A couple of years ago, the BibleZine - an edition of the Bible in a magazine format especially designed for girls - was released. Many moms (including myself) bought it for their daughters, and it has remained a fairly popular teen Bible. This year brought another teen girl Christian book in magazine format. Vicki Courtney, author of several Bible studies and books, as well as the Virtuous Reality Ministries (directed toward mothers and daughters), has written a teen girl's guide to today's moral issues from a biblical perspective.

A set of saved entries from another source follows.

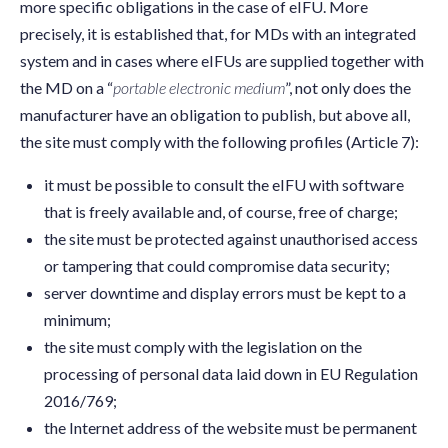
more specific obligations in the case of eIFU. More
precisely, it is established that, for MDs with an integrated
system and in cases where eIFUs are supplied together with
the MD on a “
portable electronic medium
”, not only does the
manufacturer have an obligation to publish, but above all,
the site must comply with the following profiles (Article 7):
it must be possible to consult the eIFU with software
that is freely available and, of course, free of charge;
the site must be protected against unauthorised access
or tampering that could compromise data security;
server downtime and display errors must be kept to a
minimum;
the site must comply with the legislation on the
processing of personal data laid down in EU Regulation
2016/769;
the Internet address of the website must be permanent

Teenvirtue is all about the hot topics and issues that girls face today, such as sexuality, online safety, and what boys really think of them. It's easy to just say to your girls, 'Hey, the bible says don't have sex until you're married', but the words fornication and adultery really don't have that much meaning to kids today. Teenvirtue takes the wisdom of the Bible and puts it into today's language, complete with slang terms, such as hooking up, to which kids can relate. It includes discussions on current popular teen magazines, and parents really need to read these. When I see young girls from families I know, with magazines like Seventeen and CosmoGirl, I can only assume that the moms naively believe the magazines are the same as when they were young. Nothing could be further from the truth.

The TeenVirtue layout is typical magazine format, with glossy pictures and short, easy to read sections. Topics include homosexuality, drugs, sex, the Internet, guys, and dressing modestly. Virtue is the name of the book, and being a virtuous teen is the main focus of the magazine. Each topic is presented from the Christian point of view, taken from the Bible. A worldly viewpoint is given in contrast. Practical advice on how to apply the Christian ideal is given each time, as well; girls aren't just left hanging. My 15-year-old daughter enjoyed the magazine, and I liked it as well. I'm not totally sold on the idea that everything has to be jazzed up in order to get kids interested, but this magazine is pretty solid and doesn't whitewash over sensitive issues. I especially liked the portions that dealt with modern dress, and the effect that dressing like a hootchie mama (my own term for a scantily clad female) can have on the male of the species.

This is a good choice for parents who want to get something that backs up what they've been saying all along, in a more hip fashion. This magazine is presented from a wholly Christian point of view, so while the advice can be applied to any teen, non-Christians may want to pick a more secular book that covers these types of issues.